Gilles has been at Chrysler for 25 years, long enough to have seen the peaks and troughs close-up. There was an ill-fated period under the stewardship of Mercedes in the late 1990s and bankruptcy followed by salvation in the wake of the global financial crisis. During that time he has risen from designer in 1992 to design vice-president in 2008, then head of design for FCA since 2015, via stints as president and CEO of the SRT and Dodge brands. So has he stayed on out of a sense of loyalty, a rare thing in an industry where company-hopping is common? “Chrysler has been good to me, number one,” he says. “But number two, it has always been a fascinating company because there is always something new, always opportunities.”
Recent work includes designing the Portal autonomous concept vehicle and some tentative steps towards electric. Although Gilles claims that “the integration cost is still very high”, he admits that electric cars do offer exciting prospects in design terms, such as playing with seat positioning due to the flexibility of component placement. When it comes to self-driving vehicles, Gilles admits to being conflicted. “Whenever you are having fun in a car, the autonomous thing would just make you nauseous,” he says. “It will work more in a gridlock situation where the density just doesn’t work anymore.”
One of Gilles’ biggest fears is that the car becomes just another soulless commodity that is taken for granted – but he is optimistic about the future. He draws a parallel between the evolution of the music industry and its almost infinitesimal listening choices and the “fragmenting” in the car industry that is leading to ever more vehicle categories and options. And despite the continued technological shifts – and the potential new design battleground of interiors, as autonomous vehicles become increasingly commonplace – he is by no means heralding the end of the conventional car.
Far from it, in fact. “In the 1970s they predicted that the sports car would erode away,” he says, with a smile. “But look at us now.” Because when you put the key in the ignition, it all comes back to that simple pleasure: the joy of driving.
Gilles’ top road trips
Trip: Col de Turini, Italy
Vehicle: Alfa Romeo Giulia Quadrifoglio
A winding mountain pass in the Alps that has held some great motoring events in its time. “The turbocharged 505-horsepower engine of the Giulia Quadrifoglio would make short work of the pass; its quick steering ratio and agility would help tackle the endless hairpins.”
Trip: California State Route 1 (SR1)
Vehicle: Fiat 124 Spider Abarth
A beautiful road running along the Pacific coastline in California. “I love the SR1 and it happens to be the first road trip I ever took with my wife.

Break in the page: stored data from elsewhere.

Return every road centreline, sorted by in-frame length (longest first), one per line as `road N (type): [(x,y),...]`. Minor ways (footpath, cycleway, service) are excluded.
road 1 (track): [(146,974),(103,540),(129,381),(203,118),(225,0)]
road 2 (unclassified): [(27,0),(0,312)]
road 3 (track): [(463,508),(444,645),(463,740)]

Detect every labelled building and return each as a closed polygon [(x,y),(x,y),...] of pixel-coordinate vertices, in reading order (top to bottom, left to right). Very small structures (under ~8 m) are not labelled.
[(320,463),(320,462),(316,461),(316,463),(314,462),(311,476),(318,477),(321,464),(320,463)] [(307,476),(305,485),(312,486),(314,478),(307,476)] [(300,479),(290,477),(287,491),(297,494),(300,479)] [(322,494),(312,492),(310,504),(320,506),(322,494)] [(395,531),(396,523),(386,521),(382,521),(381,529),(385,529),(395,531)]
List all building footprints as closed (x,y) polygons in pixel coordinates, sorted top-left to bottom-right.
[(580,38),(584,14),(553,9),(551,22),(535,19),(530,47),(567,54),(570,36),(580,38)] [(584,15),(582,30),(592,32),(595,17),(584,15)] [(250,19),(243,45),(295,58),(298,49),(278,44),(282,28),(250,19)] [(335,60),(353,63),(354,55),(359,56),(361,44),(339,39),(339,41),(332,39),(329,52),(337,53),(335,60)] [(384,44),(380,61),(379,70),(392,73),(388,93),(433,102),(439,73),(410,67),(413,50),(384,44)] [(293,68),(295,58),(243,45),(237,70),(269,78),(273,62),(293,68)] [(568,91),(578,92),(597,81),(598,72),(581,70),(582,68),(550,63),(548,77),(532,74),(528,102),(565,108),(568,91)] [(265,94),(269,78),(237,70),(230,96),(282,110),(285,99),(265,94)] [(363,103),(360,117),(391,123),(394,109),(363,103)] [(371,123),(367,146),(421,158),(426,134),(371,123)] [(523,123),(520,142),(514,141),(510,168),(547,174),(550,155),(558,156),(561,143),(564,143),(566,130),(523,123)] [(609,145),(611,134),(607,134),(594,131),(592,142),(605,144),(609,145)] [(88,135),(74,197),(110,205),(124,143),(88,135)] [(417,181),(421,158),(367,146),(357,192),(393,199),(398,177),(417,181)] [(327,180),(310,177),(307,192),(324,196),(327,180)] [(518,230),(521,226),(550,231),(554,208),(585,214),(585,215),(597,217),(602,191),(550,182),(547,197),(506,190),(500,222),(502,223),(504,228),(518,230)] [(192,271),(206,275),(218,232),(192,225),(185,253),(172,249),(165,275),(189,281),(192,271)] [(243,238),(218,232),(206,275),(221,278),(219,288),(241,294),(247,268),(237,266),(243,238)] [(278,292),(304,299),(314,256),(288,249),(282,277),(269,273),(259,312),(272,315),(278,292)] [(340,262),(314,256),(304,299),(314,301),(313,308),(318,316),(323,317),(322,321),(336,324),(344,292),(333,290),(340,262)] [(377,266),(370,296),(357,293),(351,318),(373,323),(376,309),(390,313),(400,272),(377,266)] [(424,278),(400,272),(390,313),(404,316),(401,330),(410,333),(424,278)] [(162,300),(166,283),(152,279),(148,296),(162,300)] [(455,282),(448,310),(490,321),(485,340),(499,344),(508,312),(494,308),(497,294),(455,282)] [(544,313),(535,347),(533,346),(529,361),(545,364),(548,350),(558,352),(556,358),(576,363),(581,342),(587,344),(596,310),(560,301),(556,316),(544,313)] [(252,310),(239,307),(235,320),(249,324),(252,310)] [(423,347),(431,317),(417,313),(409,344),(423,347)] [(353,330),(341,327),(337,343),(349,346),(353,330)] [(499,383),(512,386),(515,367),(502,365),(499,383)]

The Fiat 124 Spider Abarth is the best vehicle for this trip; it’s a drive where the Spider can sink its teeth into the road, rewarding commitment with effortless thrust.”
Trip: Forres to Alford, UK
Vehicle: Alfa Romeo 4C
Currently on Gilles’ to-do list, this route features about 130km of undulating roads. “I know that the Alfa Romeo 4C would be a great partner for this adventure. Nimble, fast and just enough of a spectacle that it would undoubtedly spark some great conversations.”